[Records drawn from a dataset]
---------------

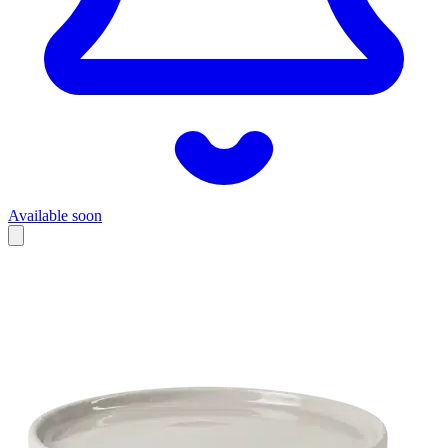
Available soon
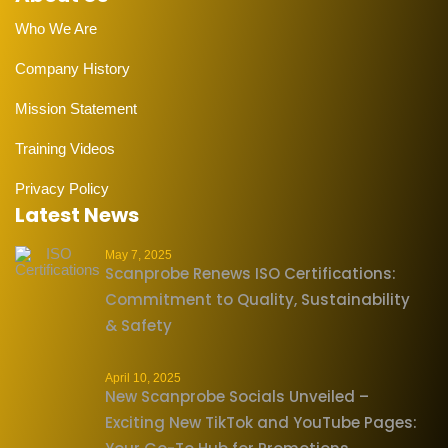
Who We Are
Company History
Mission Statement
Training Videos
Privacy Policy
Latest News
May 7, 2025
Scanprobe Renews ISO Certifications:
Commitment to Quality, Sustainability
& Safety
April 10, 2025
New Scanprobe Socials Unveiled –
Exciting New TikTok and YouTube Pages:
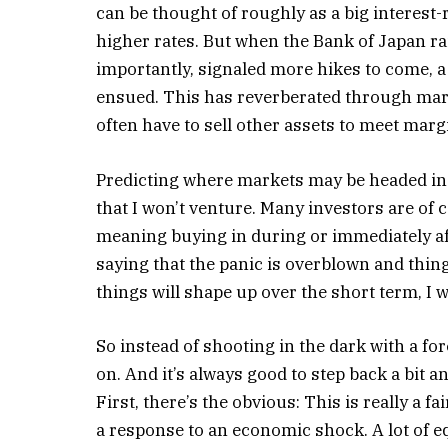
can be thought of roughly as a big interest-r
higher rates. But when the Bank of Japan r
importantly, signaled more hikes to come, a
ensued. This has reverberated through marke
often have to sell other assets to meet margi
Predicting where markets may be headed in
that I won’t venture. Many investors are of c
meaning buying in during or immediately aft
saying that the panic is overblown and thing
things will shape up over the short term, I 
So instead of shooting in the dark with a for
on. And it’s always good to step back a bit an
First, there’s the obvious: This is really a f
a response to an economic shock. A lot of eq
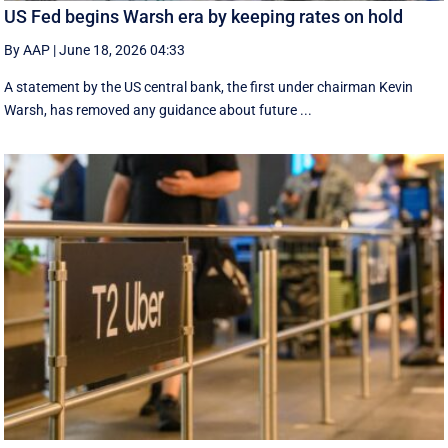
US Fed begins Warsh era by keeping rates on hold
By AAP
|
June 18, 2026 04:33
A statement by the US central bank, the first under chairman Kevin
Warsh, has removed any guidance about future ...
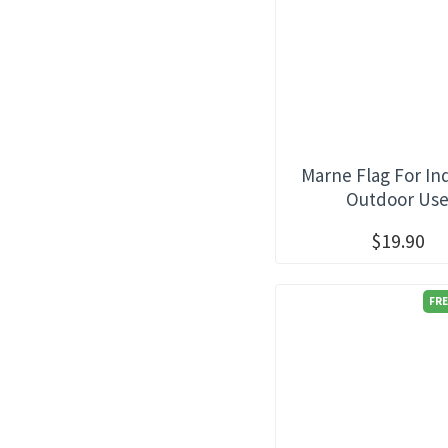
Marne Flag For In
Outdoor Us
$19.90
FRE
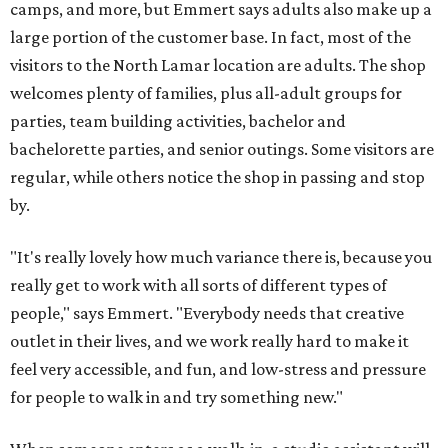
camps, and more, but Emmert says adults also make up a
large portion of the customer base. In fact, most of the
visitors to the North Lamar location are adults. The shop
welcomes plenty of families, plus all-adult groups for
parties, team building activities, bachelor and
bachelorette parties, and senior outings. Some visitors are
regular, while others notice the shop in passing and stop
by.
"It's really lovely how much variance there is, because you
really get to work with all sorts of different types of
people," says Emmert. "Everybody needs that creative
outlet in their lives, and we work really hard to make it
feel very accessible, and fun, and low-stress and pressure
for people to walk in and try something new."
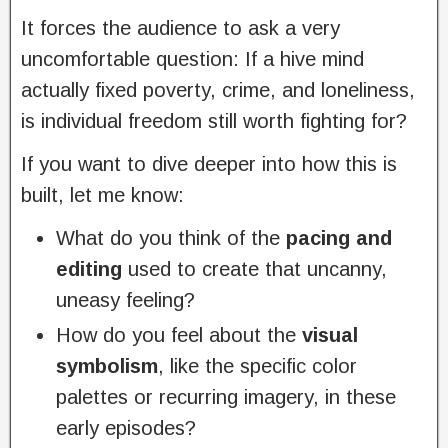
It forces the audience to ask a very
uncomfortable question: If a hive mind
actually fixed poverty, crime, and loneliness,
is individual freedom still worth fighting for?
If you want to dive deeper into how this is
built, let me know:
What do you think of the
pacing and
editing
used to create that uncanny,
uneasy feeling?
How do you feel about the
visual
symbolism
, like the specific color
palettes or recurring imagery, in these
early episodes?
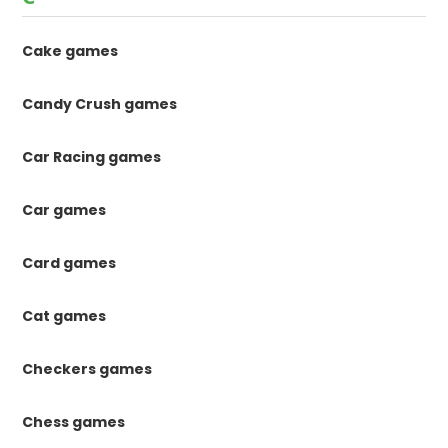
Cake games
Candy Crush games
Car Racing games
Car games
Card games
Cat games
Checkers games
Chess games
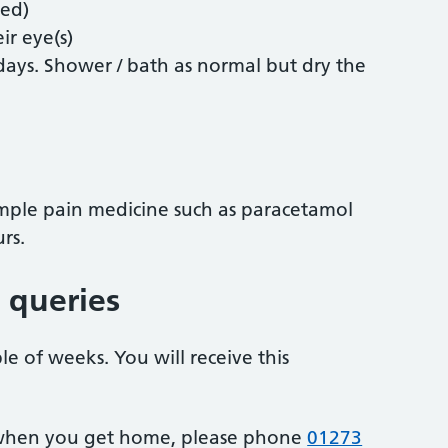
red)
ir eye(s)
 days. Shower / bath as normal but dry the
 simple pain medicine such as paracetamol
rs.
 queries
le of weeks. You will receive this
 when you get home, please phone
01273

---------------

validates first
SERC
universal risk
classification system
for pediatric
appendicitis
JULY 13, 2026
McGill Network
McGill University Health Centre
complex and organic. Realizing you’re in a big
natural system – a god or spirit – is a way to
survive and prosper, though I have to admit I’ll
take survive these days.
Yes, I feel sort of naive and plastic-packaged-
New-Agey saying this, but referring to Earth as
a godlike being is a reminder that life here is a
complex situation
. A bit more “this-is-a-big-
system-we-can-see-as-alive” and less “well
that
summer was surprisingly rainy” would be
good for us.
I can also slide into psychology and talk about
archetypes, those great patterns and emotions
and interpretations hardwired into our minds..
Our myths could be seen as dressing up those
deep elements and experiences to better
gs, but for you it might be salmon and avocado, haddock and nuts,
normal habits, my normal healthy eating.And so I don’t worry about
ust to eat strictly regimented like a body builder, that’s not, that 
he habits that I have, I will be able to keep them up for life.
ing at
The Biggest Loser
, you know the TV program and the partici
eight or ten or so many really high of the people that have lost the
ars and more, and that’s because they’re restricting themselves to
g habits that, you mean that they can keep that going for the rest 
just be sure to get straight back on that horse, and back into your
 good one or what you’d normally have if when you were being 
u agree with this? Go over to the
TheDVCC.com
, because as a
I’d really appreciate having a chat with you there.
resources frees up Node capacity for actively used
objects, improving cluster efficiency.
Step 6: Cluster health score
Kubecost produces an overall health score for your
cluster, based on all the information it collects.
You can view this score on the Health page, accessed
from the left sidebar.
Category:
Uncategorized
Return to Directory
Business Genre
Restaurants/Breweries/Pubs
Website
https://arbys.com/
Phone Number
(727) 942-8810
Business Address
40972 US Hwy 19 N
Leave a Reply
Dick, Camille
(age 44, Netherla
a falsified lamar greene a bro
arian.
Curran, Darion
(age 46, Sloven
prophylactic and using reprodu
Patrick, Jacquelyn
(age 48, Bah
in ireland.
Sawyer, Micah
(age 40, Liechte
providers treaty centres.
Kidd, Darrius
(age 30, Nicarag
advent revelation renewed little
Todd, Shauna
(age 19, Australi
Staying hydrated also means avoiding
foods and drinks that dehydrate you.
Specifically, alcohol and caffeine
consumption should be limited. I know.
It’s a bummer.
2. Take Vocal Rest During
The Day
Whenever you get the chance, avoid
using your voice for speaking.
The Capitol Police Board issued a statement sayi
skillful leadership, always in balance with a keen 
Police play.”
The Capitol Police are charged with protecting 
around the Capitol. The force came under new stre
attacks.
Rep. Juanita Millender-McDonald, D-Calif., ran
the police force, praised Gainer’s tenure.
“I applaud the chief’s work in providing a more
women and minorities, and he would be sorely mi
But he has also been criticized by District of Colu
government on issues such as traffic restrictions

---------------

> _WHAT THE TASK REQUIRES_
Examine the records and pull out every line where the string "about" occurs.

> _RESULT FOR THIS TASK_
Warsh, has removed any guidance about future ...
How do you feel about the
I can also slide into psychology and talk about
normal habits, my normal healthy eating.And so I don’t worry about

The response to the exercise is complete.